* **Goals**:
a. In the passage about the Stop Cop City movement, what did Tort coordinate?
b. In the passage about the Stop Cop City movement, reproduce the part starting at "Belkis is the" and ending at "Hurricane Ian survivors.", changing "elders" to "neighbors".

* **Passage to read**:
────────────────────
Belkis is the daughter of a pastor with a license in theology and a master’s in pastoral care and counseling. She is Venezuelan, of Indigenous Timoto-Cuica descent, and raised her children in Panama, where Tort became active in their community—feeding people, caring for elders, and cleaning beaches. Teenage Tort told Belkis, “Mami, I don’t do anything sitting in a church.” Tort was compelled to join the Stop Cop City Movement from Florida, where they built houses for low-income Hurricane Ian survivors.
Weelaunee People’s Park included unhoused people who were fed and sheltered through the movement. Tort coordinated “Brown Cat Mutual Aid,” distributing resources to forest defenders and marginalized people in the wider community. Tort “was doing Jesus’s job and was killed for that,” Belkis said.
The Tuesday before her Palm Sunday sermon, Keyanna stood up at the Stop Cop City Community Town Hall, held inside Park Avenue Baptist Church on March 28. “We ain’t in no church belonging to the so-called Concerned Black Clergy (CBC) who continue to take your tithes and sell you out to the APF (Atlanta Police Foundation),” she said, to thunderous stomping and applause. She called out members of the Concerned Black Clergy for their silence during the construction of the police training facility. “If your pastor is not willing to have a conversation with you about Cop City, then you need to leave and stop paying tithes immediately,” Keyanna said. “You’re funding your own oppression.” That same week, clearcutting began in her neighborhood—the place where Keyanna grew up and now raises a family.
────────────────────
* **Data rows**:
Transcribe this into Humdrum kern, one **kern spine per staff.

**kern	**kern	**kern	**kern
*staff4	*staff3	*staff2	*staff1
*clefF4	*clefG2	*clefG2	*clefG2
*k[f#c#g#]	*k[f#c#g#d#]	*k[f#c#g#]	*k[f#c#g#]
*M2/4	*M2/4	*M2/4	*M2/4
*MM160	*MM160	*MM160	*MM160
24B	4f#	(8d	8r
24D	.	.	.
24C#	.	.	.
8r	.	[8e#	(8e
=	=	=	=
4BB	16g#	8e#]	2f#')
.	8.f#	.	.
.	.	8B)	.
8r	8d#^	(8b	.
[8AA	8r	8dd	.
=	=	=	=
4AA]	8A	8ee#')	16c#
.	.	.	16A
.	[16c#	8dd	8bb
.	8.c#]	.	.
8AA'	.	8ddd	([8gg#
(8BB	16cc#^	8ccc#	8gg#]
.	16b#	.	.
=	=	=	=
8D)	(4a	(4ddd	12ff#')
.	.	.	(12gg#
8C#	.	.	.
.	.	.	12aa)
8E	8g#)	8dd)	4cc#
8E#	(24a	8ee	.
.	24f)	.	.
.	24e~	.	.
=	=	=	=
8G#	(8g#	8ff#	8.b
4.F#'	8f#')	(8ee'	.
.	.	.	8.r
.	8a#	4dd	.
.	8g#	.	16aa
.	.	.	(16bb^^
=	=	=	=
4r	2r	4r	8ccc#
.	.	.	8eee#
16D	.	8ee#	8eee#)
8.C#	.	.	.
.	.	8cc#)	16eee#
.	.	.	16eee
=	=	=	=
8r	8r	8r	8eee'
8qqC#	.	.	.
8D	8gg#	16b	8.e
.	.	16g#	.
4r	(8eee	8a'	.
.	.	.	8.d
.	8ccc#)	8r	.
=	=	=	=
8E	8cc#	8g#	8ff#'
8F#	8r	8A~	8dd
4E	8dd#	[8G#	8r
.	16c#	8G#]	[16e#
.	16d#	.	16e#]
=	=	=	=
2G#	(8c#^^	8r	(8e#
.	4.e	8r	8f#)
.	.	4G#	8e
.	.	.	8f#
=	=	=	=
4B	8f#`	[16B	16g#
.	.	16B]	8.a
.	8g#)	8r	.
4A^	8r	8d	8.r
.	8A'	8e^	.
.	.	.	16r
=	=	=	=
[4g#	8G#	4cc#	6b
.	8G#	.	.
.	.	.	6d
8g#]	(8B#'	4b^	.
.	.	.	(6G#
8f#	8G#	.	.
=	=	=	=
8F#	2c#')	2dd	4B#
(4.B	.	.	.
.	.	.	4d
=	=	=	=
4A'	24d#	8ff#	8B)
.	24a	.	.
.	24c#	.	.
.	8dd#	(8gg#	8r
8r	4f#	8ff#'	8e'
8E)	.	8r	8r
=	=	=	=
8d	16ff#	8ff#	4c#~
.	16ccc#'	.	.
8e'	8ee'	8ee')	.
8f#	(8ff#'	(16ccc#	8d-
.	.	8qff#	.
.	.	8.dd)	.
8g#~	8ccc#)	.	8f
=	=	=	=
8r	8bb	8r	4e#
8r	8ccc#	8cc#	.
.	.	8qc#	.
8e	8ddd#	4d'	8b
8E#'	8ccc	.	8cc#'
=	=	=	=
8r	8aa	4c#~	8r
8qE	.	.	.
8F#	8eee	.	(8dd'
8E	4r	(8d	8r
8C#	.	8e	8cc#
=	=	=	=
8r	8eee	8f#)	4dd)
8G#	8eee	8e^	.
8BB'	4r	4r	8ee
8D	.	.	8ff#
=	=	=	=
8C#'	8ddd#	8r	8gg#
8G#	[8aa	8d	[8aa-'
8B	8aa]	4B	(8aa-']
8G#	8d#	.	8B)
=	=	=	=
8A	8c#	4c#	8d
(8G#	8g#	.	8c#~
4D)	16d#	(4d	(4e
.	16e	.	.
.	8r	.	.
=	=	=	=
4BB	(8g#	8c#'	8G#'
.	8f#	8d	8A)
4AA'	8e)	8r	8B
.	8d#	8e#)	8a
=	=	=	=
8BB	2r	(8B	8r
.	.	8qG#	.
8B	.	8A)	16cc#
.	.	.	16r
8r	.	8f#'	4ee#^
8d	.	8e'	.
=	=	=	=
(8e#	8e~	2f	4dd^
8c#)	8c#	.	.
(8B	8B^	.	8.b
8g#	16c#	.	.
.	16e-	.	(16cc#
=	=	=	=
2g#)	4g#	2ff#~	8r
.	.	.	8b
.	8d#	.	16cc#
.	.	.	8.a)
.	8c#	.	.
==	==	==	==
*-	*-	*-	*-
────────────────────
* **Written answers**:
a. Tort coordinated "Brown Cat Mutual Aid," which distributed resources to forest defenders and marginalized people in the wider community.

b.
Belkis is the daughter of a pastor with a license in theology and a master’s in pastoral care and counseling. She is Venezuelan, of Indigenous Timoto-Cuica descent, and raised her children in Panama, where Tort became active in their community—feeding people, caring for neighbors, and cleaning beaches. Teenage Tort told Belkis, “Mami, I don’t do anything sitting in a church.” Tort was compelled to join the Stop Cop City Movement from Florida, where they built houses for low-income Hurricane Ian survivors.